=== Begin Enclosure ===
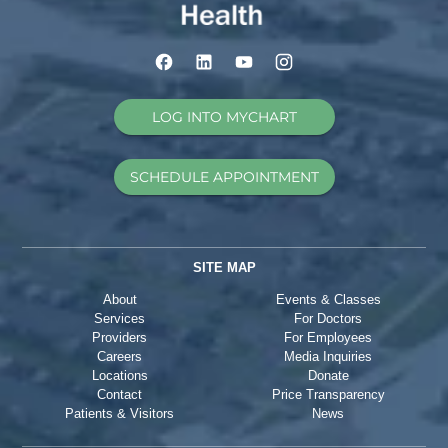
LOG INTO MYCHART
SCHEDULE APPOINTMENT
SITE MAP
About
Events & Classes
Services
For Doctors
Providers
For Employees
Careers
Media Inquiries
Locations
Donate
Contact
Price Transparency
Patients & Visitors
News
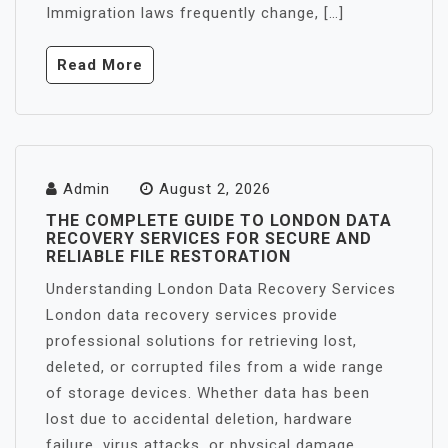
Immigration laws frequently change, […]
Read More
Admin
August 2, 2026
THE COMPLETE GUIDE TO LONDON DATA
RECOVERY SERVICES FOR SECURE AND
RELIABLE FILE RESTORATION
Understanding London Data Recovery Services
London data recovery services provide
professional solutions for retrieving lost,
deleted, or corrupted files from a wide range
of storage devices. Whether data has been
lost due to accidental deletion, hardware
failure, virus attacks, or physical damage,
=== End Enclosure ===
## What is expected
Exactly as written, restate the lines above from the opening line through the one holding "RELIABLE FILE RESTORATION", omitting the pictures.

## Response to the exercise
LOG INTO MYCHART
SCHEDULE APPOINTMENT
SITE MAP
About
Events & Classes
Services
For Doctors
Providers
For Employees
Careers
Media Inquiries
Locations
Donate
Contact
Price Transparency
Patients & Visitors
News
Immigration laws frequently change, […]
Read More
Admin
August 2, 2026
THE COMPLETE GUIDE TO LONDON DATA
RECOVERY SERVICES FOR SECURE AND
RELIABLE FILE RESTORATION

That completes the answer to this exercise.